Minutes of their March meeting released Wednesay also showed that “many” officials would have preferred to raise rates by a half perentage point -- instead of the quarter-point move they made -- but decided not too in light of Russia’s invasion of Ukraine.
The maximum total, composed of $60 billion in Treasuries and $35 billion in mortgage-backed securities, compares with the peak rate of $50 billion a month the last time the Fed trimmed its balance sheet from 2017 to 2019.
“Participants generally agreed that monthly caps of about $60 billion for Treasury securities and about $35 billion for agency MBS would likely be appropriate,” the Fed said Wednesday in minutes of the March 15-16 Federal Open Market Committee meeting. “Participants also generally agreed that the caps could be phased in over a period of three months or modestly longer if market conditions warrant.”
The FOMC is expected to approve the balance-sheet reduction at its next gathering May 3-4. The roadmap for shrinking the balance sheet came via a staff presentation to officials.
“Participants agreed they had made substantial progress on the plan and that the Committee was well placed to begin the process of reducing the size of the balance sheet as early as after the conclusion of its upcoming meeting in May,” the minutes showed.
The move to reduce the balance sheet will extend a sharp pivot toward fighting inflation, as the Fed was buying bonds as recently as last month as it attempted a smooth wind-down of pandemic support.

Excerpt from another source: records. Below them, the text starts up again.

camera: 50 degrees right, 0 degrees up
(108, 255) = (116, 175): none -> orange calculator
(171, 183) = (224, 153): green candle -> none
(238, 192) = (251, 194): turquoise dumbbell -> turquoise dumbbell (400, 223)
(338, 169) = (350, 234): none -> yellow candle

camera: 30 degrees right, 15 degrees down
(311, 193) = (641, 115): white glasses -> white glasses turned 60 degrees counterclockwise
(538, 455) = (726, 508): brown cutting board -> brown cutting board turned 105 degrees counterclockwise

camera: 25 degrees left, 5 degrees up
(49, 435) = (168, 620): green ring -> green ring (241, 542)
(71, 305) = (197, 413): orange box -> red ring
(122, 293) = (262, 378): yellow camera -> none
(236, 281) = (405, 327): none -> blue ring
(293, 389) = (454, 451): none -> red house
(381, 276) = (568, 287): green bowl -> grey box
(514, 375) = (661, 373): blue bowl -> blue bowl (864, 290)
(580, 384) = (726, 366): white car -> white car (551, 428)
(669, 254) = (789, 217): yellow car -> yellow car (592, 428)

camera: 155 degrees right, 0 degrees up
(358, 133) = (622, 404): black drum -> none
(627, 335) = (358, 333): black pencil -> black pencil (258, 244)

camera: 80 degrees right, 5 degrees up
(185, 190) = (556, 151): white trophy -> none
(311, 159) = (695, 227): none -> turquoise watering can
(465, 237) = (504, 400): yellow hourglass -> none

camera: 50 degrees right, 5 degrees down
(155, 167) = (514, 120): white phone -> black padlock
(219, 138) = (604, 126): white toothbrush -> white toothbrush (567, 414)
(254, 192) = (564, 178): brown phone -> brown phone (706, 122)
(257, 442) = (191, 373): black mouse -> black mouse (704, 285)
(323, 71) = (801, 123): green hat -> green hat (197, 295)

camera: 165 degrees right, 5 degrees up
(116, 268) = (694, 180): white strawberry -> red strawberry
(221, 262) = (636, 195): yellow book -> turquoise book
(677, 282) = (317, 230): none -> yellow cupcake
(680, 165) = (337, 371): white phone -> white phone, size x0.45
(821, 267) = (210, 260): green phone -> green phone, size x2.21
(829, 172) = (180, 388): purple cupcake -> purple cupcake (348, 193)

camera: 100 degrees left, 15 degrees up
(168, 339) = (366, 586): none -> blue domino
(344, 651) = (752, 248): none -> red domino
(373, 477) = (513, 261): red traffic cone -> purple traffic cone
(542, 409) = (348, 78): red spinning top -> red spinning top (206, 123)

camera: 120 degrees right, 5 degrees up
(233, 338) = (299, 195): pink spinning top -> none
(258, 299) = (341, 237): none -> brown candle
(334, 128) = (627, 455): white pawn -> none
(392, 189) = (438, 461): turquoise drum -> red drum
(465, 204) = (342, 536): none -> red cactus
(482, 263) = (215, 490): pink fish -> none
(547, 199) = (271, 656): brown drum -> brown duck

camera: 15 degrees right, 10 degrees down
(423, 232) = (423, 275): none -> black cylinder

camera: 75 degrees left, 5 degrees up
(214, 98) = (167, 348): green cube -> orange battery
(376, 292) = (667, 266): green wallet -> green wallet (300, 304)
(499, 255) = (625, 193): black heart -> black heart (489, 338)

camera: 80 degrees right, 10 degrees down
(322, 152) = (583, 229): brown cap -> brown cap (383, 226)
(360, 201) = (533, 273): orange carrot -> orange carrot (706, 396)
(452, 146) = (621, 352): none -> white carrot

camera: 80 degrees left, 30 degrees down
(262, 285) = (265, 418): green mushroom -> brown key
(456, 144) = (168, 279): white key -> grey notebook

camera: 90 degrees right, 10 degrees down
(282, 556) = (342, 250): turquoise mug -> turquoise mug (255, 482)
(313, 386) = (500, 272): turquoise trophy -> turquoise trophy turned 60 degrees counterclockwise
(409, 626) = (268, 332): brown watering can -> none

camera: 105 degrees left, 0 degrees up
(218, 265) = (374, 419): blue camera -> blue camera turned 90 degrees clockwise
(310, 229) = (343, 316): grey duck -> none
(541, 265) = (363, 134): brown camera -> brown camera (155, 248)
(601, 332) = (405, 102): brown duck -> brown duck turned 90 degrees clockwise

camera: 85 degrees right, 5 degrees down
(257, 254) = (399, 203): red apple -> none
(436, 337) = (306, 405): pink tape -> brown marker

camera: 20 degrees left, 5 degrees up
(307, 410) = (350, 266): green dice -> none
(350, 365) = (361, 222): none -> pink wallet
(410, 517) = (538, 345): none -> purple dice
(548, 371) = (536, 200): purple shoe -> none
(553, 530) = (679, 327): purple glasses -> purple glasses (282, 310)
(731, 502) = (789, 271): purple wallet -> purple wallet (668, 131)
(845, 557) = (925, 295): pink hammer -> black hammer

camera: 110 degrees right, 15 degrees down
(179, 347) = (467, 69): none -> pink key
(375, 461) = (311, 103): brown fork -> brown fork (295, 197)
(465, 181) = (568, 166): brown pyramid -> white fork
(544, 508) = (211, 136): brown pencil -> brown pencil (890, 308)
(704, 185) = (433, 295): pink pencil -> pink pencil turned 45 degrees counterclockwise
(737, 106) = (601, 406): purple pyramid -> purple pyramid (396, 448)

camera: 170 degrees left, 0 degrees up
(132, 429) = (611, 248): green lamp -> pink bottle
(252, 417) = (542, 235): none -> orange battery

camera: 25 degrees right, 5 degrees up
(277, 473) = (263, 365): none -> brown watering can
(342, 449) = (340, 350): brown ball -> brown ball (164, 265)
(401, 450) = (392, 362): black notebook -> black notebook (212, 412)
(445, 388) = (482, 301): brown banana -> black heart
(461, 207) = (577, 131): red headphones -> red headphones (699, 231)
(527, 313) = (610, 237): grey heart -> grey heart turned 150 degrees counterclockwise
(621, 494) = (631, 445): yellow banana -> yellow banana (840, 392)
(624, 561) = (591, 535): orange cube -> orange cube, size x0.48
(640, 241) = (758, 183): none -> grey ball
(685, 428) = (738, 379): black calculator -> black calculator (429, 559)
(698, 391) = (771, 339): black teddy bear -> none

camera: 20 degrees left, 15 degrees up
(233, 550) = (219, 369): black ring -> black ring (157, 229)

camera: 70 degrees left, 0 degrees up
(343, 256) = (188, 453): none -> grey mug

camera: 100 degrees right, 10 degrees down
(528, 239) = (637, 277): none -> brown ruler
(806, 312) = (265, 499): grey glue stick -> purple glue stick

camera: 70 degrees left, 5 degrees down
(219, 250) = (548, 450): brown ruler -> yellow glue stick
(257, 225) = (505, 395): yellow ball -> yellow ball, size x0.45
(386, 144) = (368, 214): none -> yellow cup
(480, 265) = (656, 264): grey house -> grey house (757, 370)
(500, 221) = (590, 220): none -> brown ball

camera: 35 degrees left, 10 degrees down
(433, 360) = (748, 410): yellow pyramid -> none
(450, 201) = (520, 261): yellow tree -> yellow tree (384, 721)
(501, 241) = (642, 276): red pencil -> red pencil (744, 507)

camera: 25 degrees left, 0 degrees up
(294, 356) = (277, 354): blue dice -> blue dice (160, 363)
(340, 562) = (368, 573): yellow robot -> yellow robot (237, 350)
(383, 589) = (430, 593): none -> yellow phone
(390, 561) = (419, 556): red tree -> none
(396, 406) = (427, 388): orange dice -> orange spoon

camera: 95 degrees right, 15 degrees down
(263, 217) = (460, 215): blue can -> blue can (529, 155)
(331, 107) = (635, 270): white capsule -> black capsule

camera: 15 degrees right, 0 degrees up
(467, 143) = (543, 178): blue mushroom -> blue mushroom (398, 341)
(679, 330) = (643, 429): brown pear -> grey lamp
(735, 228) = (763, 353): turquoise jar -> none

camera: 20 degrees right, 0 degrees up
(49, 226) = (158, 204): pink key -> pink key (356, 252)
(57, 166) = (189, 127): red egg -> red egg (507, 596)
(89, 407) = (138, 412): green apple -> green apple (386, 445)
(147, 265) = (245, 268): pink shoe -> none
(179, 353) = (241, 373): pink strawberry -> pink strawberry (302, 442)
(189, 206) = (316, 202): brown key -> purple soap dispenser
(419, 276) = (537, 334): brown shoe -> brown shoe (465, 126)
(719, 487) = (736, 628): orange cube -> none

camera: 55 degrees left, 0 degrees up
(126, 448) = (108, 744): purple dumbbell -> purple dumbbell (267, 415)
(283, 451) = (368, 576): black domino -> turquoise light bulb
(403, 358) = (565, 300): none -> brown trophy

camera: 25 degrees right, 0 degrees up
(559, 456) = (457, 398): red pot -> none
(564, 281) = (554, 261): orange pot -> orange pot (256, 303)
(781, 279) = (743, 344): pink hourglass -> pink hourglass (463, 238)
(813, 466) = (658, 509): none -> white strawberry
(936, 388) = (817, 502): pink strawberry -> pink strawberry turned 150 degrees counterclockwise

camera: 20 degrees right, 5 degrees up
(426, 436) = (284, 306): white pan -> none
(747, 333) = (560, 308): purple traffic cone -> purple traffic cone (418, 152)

U.S. central bankers raised interest rates by a quarter percentage point at the March meeting, lifting them from near zero where they had been held since March 2020 as the pandemic spread. They signaled a further six such moves this year to cool the hottest inflation in four decades. Shrinking the size of their balance sheet, which ballooned to $8.9 trillion as they aggressively bought bonds to shield the economy from Covid-19, will also help to tighten financial conditions.
Policy makers since then have said they could move more rapidly on policy, after Russian’s invasion of Ukraine sent food and energy prices soaring, with Chair Jerome Powell declaring that a half-point increase was on the table if needed for their May 3-4 policy meeting.
Investors have priced in the possibility of more than seven rate increases in 2022 as inflation pressures spread, and see a roughly 66% chance the Fed will raise rates by a half point next month.
The consumer price index soared 7.9% in February, the most since 1982. The Fed’s 2% inflation target is based on a separate measure, the personal consumption expenditures price index, which rose 6.4% in the 12 months through February. meanwhile, U.S. labor markets remain strong with the unemployment rate dipping to 3.6% last month as employers added 431,000 jobs.